Power Supply Build for Router CNC

[Jonathan]

The steppers will be wired parallel which the datasheet gives as 4.2A giving a combined draw of 16.8A. Using an approximate real draw of 66% because of the phase shift gives 11.2A which I'll round up to 12A to account for the drivers and any losses.

As I posted here, it's actually often quoted as 1/sqrt(2), so 70.7%.. but that doesn't change your conclusion.

Working backwards from my 70VDC target gives a secondary voltage of (70/1.4) 50VAC which I plan on getting by wiring a 25+25 toroidal transformer in parallel.

You meant series!

The transformer will need to be able to supply 70*12=840W so I was planning on using a 1000VA transformer

The transformer output will be 50VAC, so 50*12=600W. Nothing wrong with getting the bigger transformer if you want plenty of spare capacity for more axes, but you would be fine with a smaller one, e.g. 750VA.

The bridge needs to be a bit of a beast so I was going to go with this 400V 35A part. At full tilt it will need some serious cooling (assuming my calculation is correct)...

The bridge rectifier only needs to be rated for the average power, not peak. As I posted here the power rating of the motors you've chosen is found from their rated voltage and current, then remember to multiply by two as it's a two phase motor. That's P=2*4.2*2.73=23W. You've got 4 motors so call it 100W. Recalculate for 100W and you'll find if you stick with the 35A rectifier you wont need a heatsink.
Also, the rectifier and transformer are cheaper at Rapid Electronics.

After rectification it looks like I'll be getting 67.8V.

Remember it'll vary with the UK mains voltage tolerance, namely +10%-6%. That's still within the drivers rating though, but maybe a bit close so you could get the 24+24v transformer instead.

For smoothing I'll be using some cheap and nasty 100V 10000uF capacitors I've found on eBay. My calculation shows I need 28,288uF of capacitance to achieve 7V of ripple:

C = (20 * 0.01) /7.07 = 0.028288F

As the capacitors don't list a ripple current I was just going to stick 4 in parallel to give me 40,000uF of smoothing goodness.

As above, the current is actually a lot less than the value you've used in the formula, so 40mF will be plenty. as with most things, you can get the capacitors for even less on aliexpress. You might end up with fakes though, hence I'm not going to advise using smaller capacitors!

I originally designed the system with always connected bleed resistors but I changed my mind to have a relay system. I'm in two minds which is best but I've got the relay version drawn up at the moment.

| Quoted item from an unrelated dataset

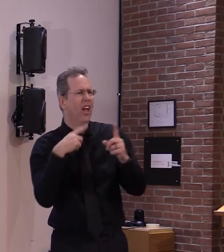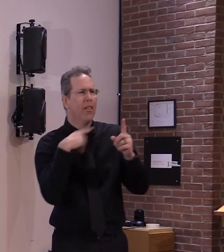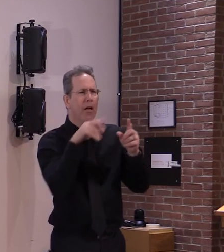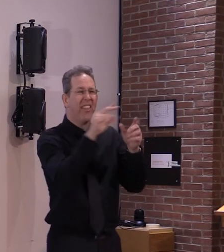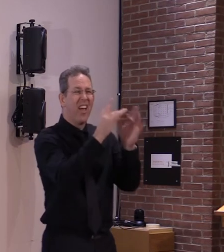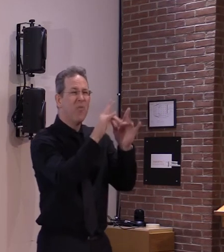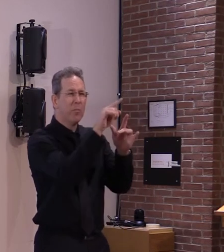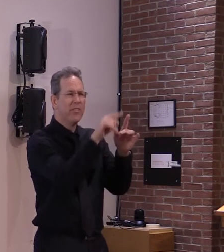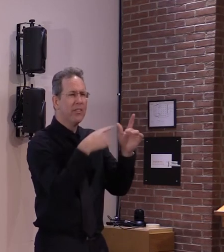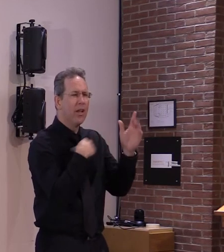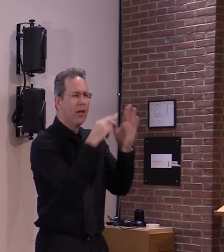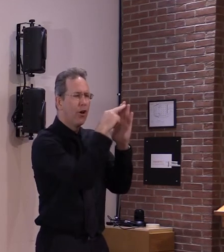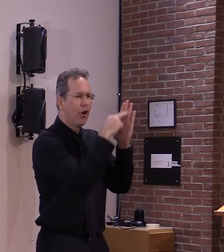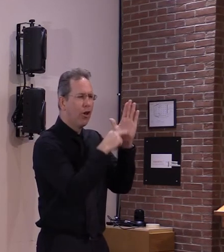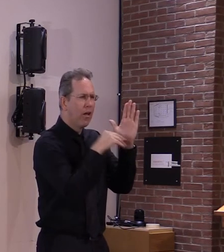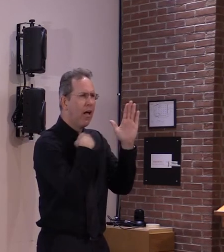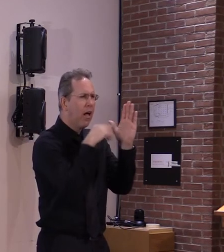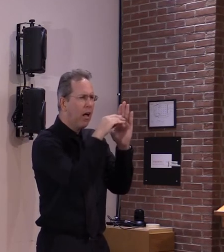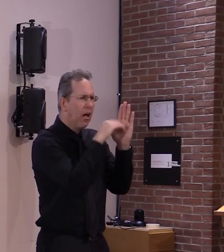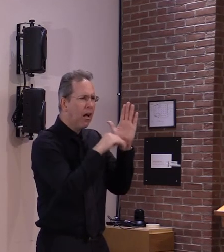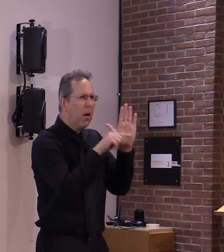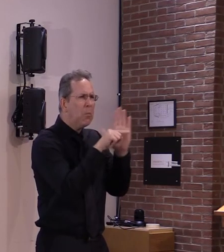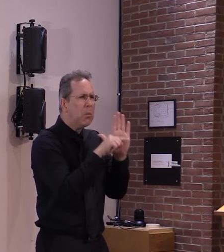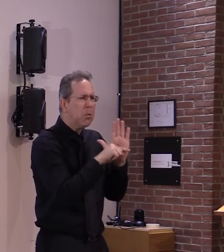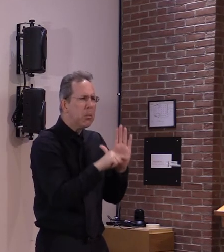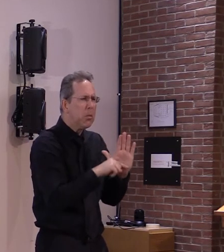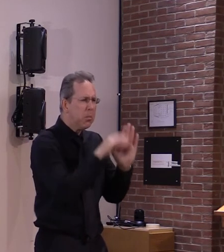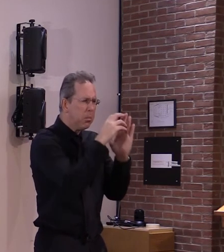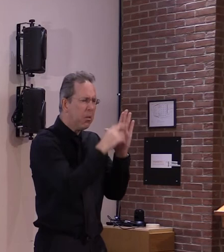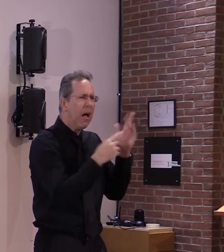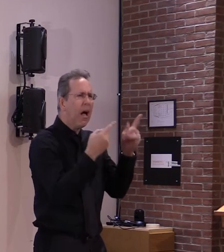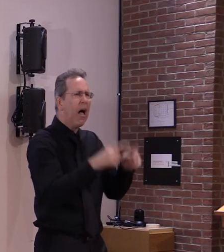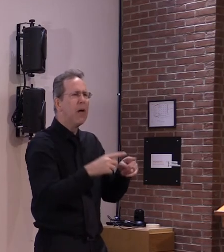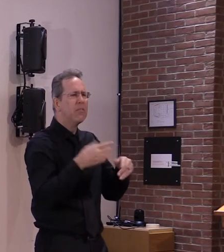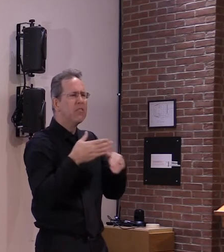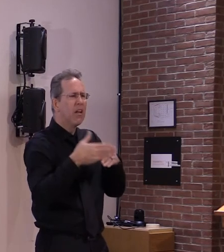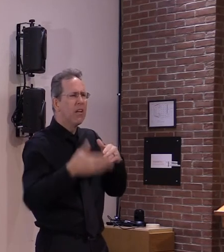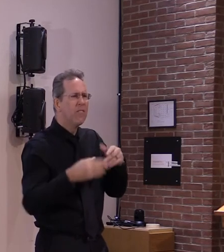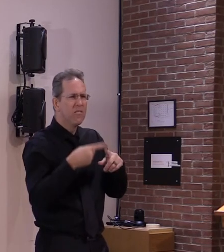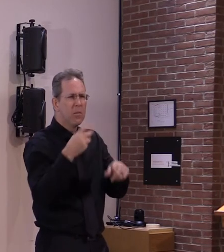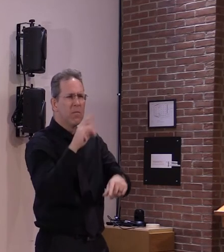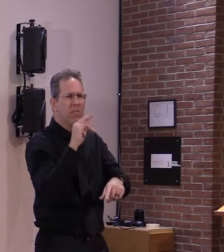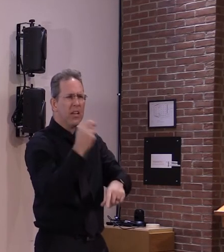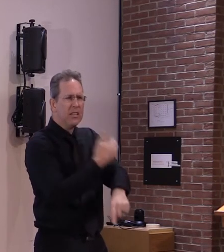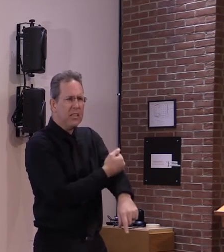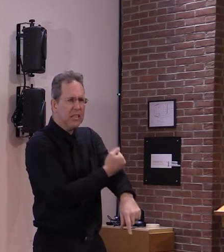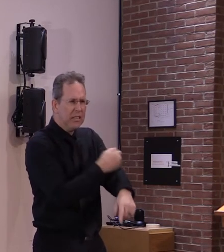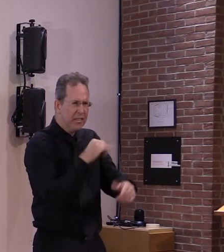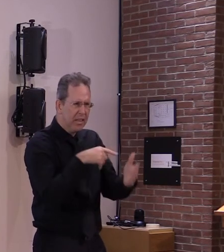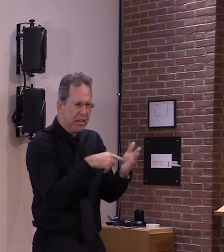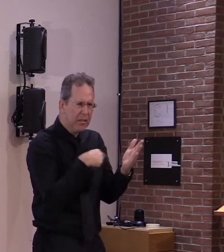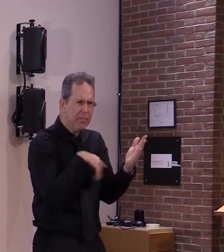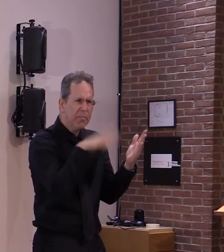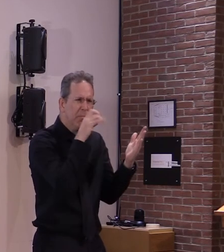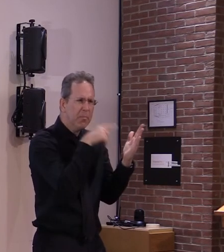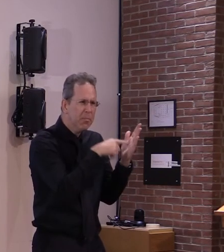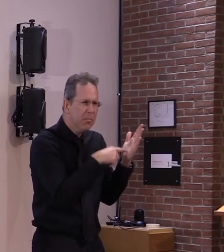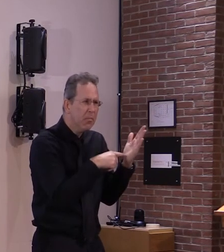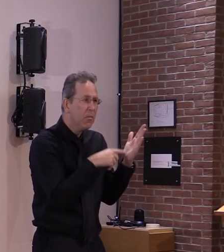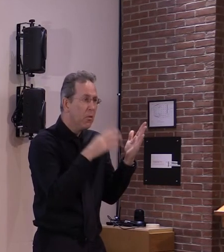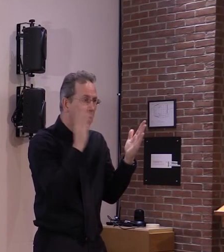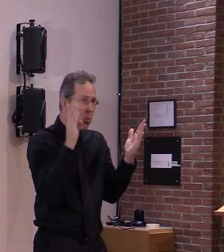in the interest of transparency uh would you be providing uh a link to that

The way you've connected the relay wont behave as intended, since (assuming the motors aren't connected) the voltage across its coil will stay high, as the capacitors are storing a charge, so the relay wont switch. The relay will only switch and connect the bleed resistor when the capacitors have already discharged a fair bit, which may take a long time. That kind of defeats the object. I'd go back to leaving the resistors connected permanently, as what if the relay fails? You don't need to save the few watts it can gain by using a relay.
Other than that, I think your circuit is fine.